The data below:
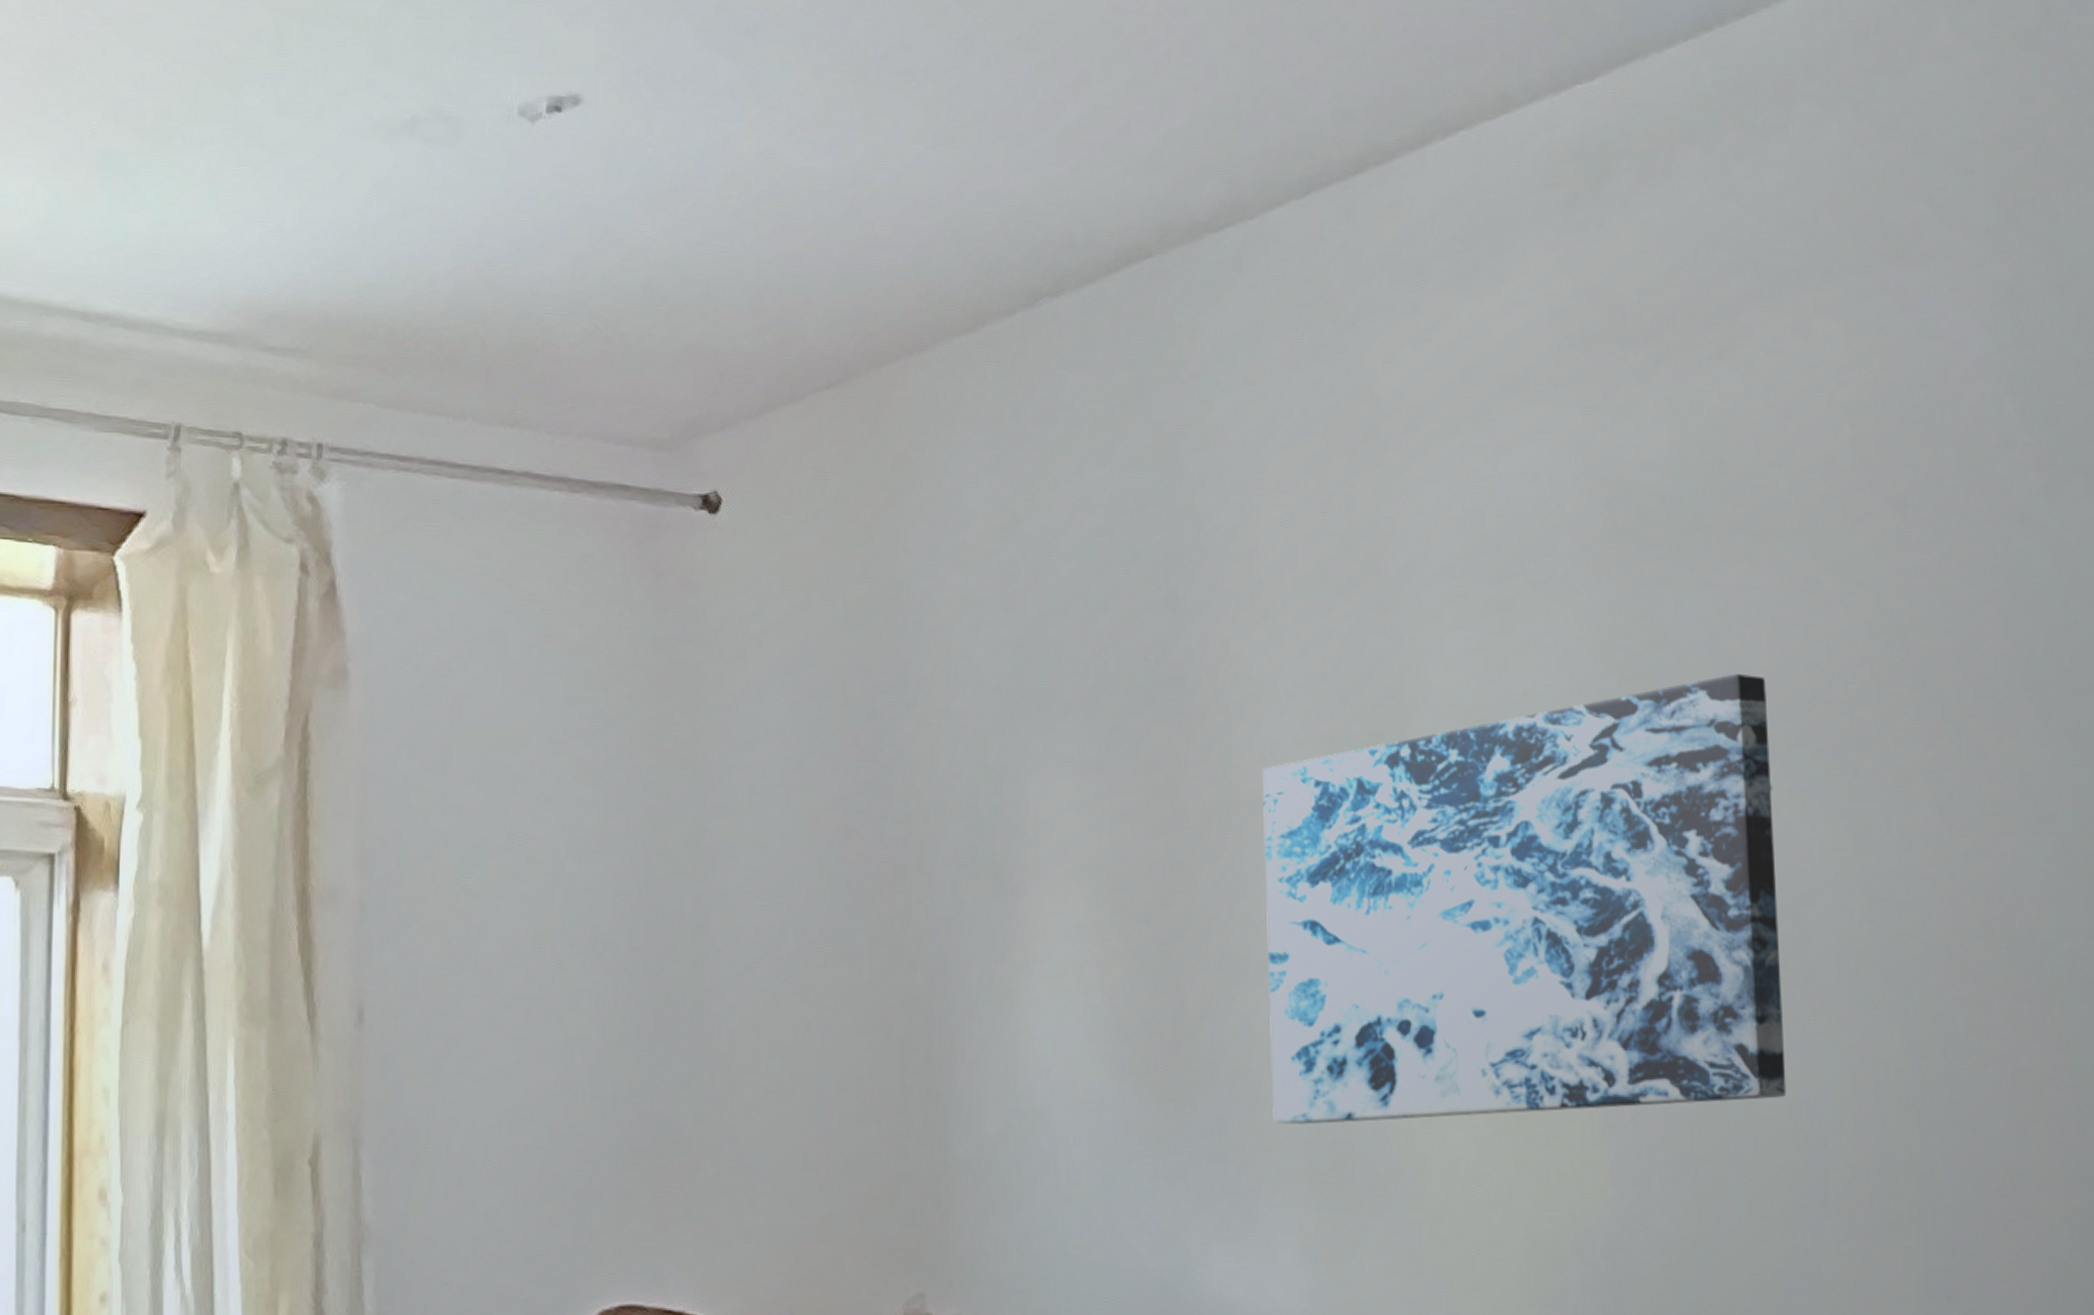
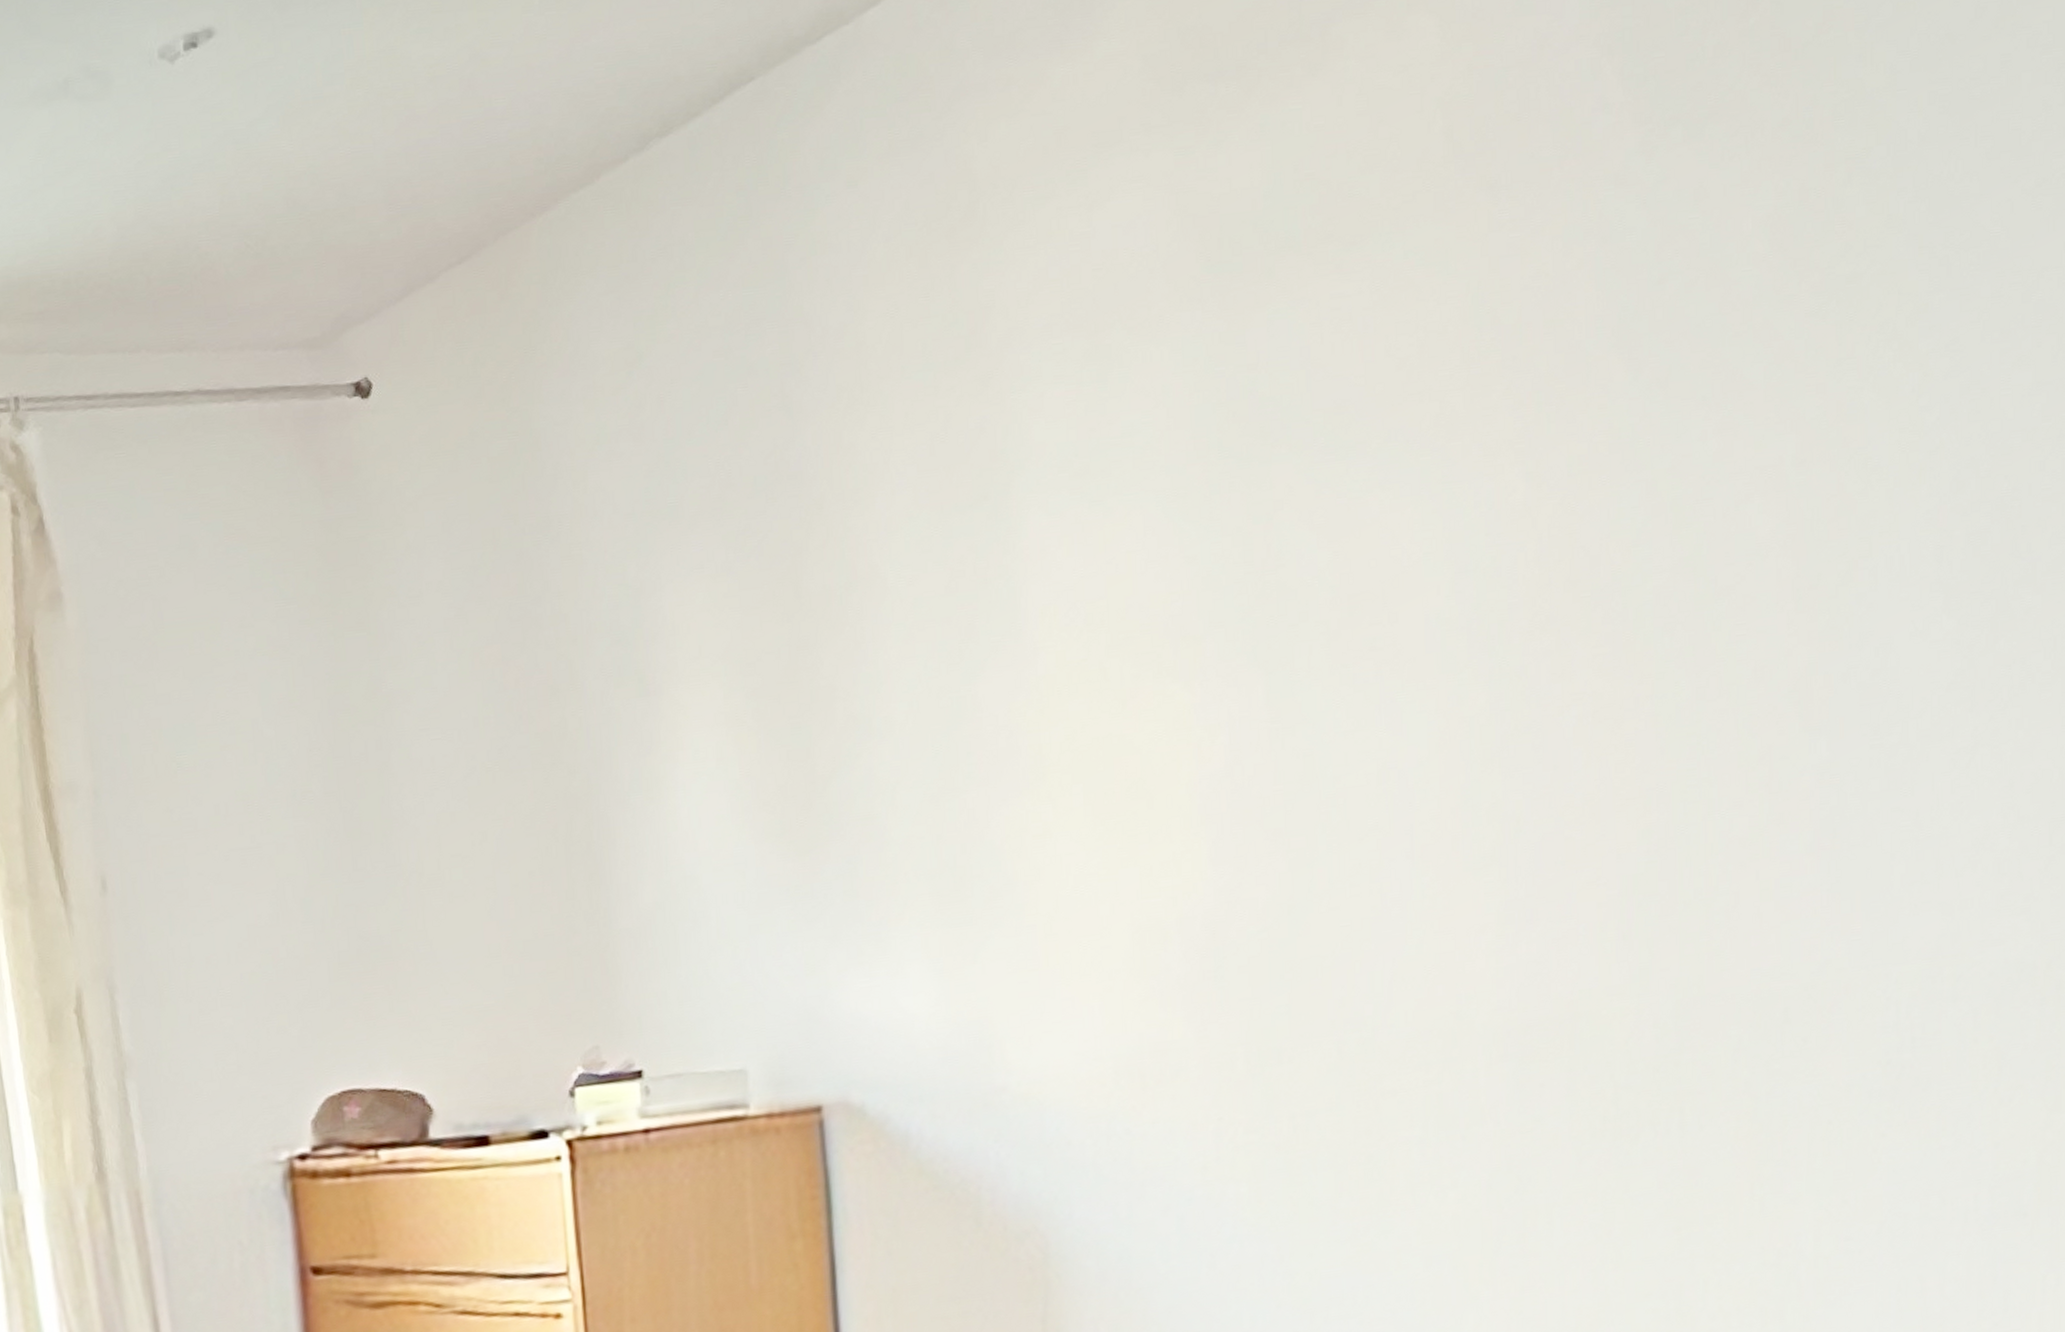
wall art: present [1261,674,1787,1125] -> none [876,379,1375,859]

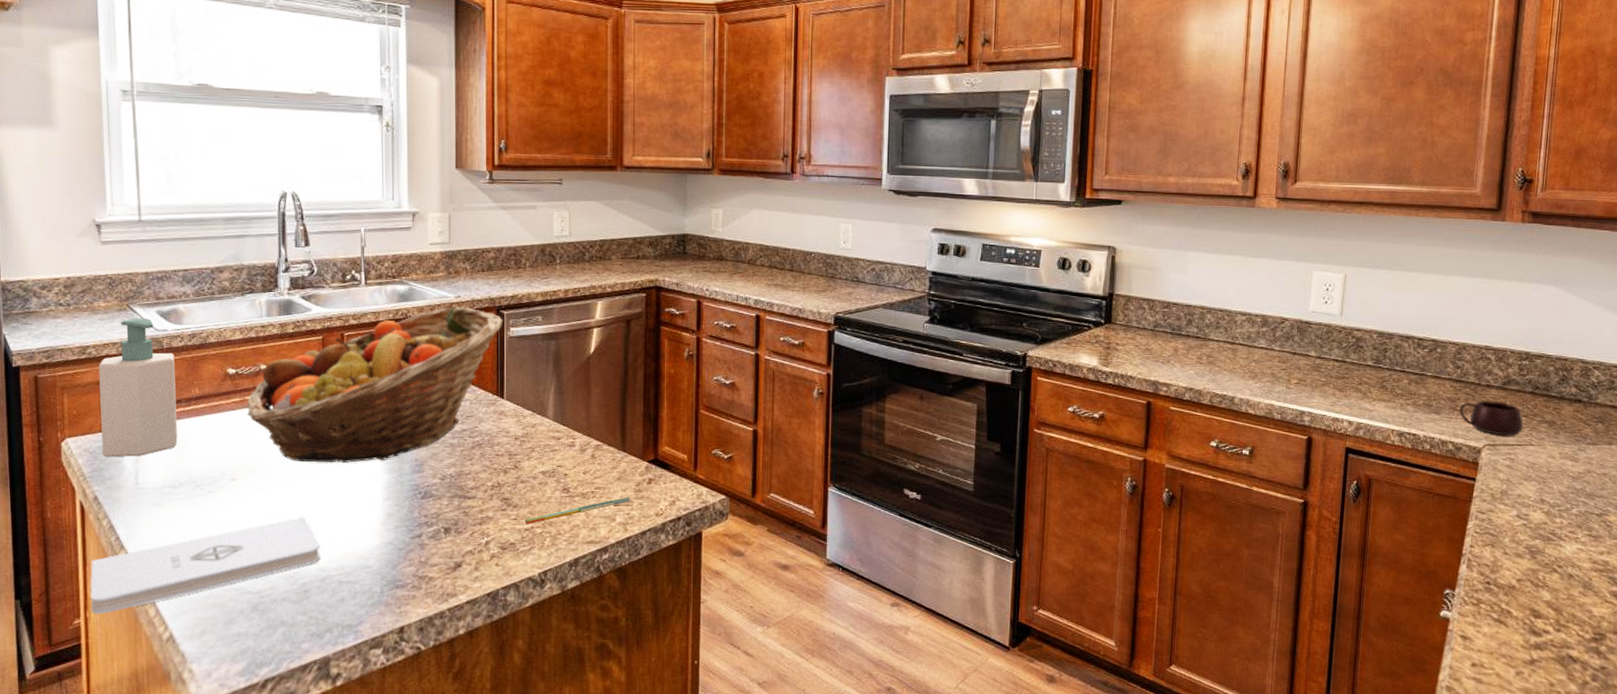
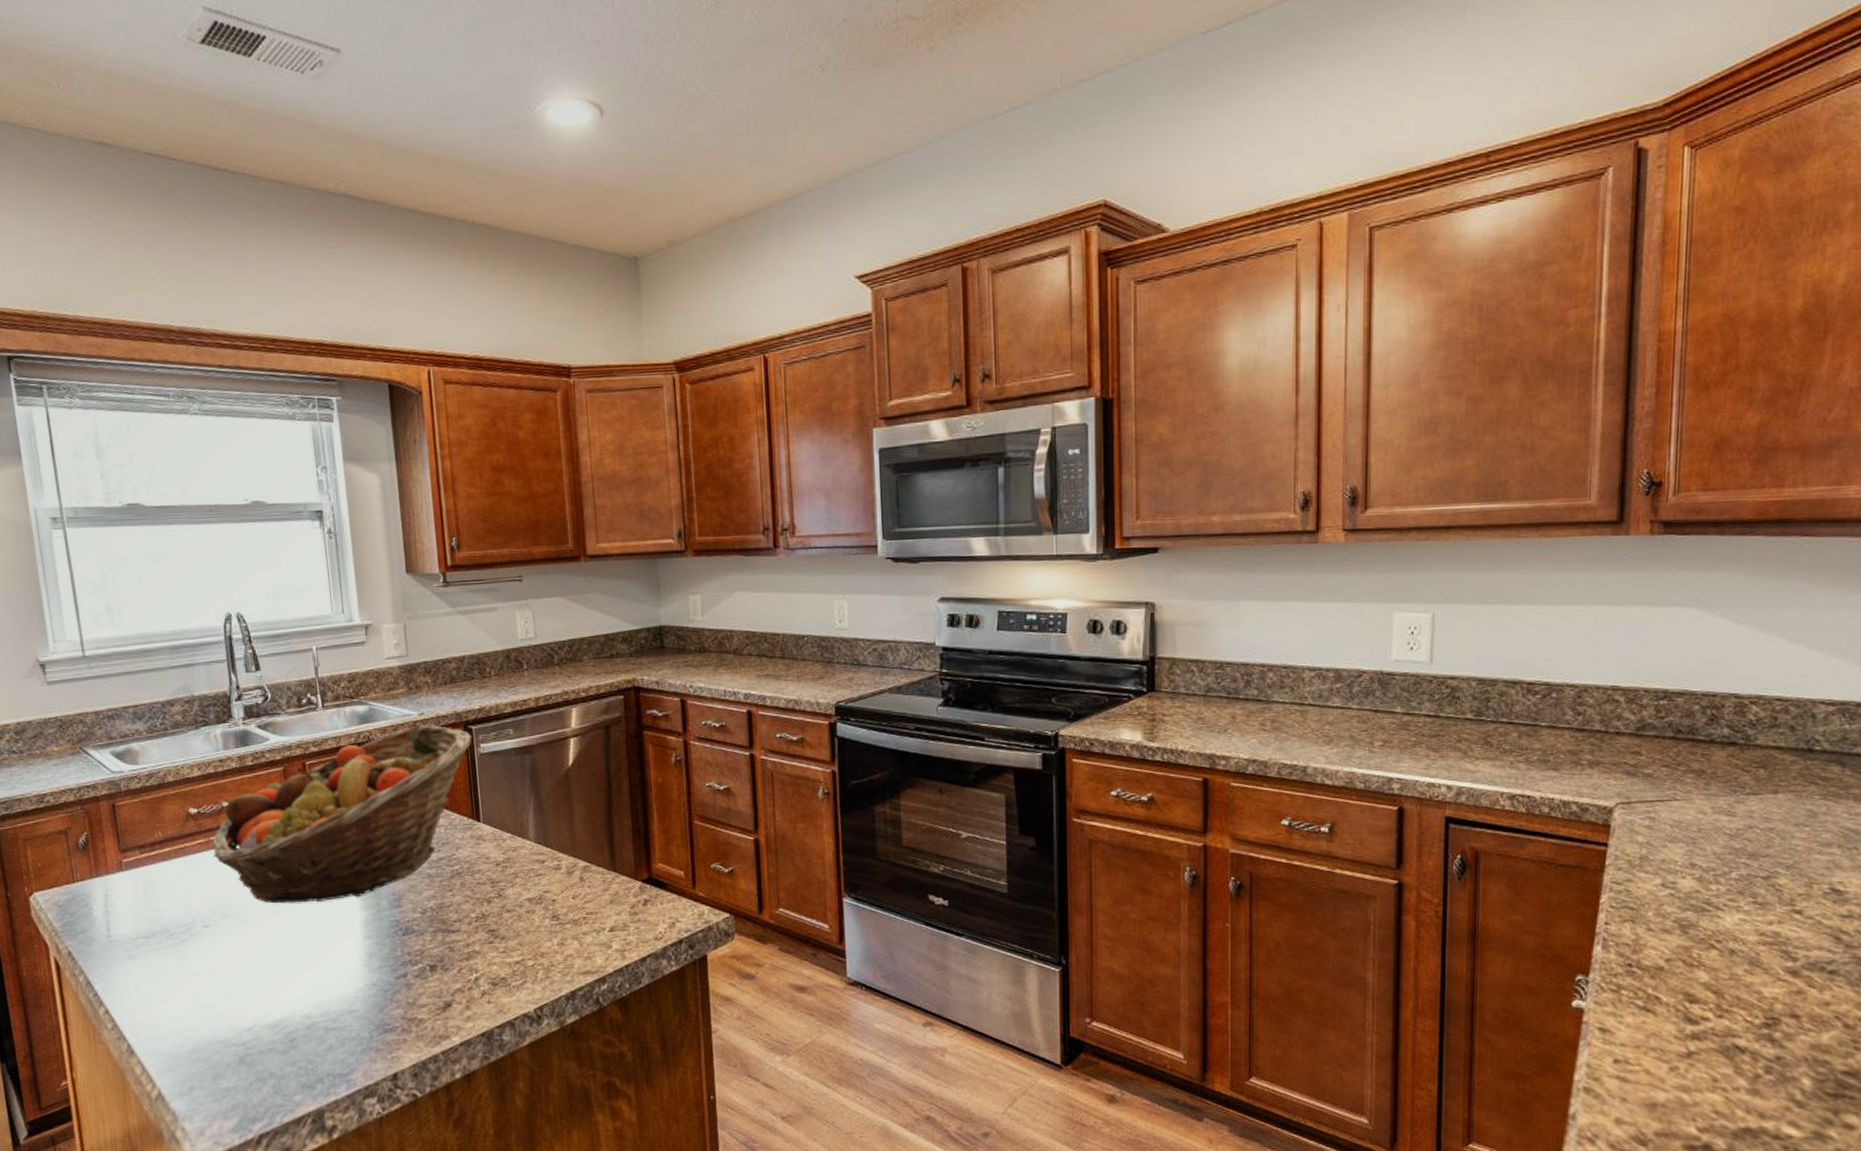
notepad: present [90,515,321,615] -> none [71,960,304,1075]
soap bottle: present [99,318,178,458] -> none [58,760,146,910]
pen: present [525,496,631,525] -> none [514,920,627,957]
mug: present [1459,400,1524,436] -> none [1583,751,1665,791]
End of The data.
What you will do:
Exact repetition of the data is needed, with no images retained.

Written solution:
wall art: present [1261,674,1787,1125] -> none [876,379,1375,859]

notepad: present [90,515,321,615] -> none [71,960,304,1075]
soap bottle: present [99,318,178,458] -> none [58,760,146,910]
pen: present [525,496,631,525] -> none [514,920,627,957]
mug: present [1459,400,1524,436] -> none [1583,751,1665,791]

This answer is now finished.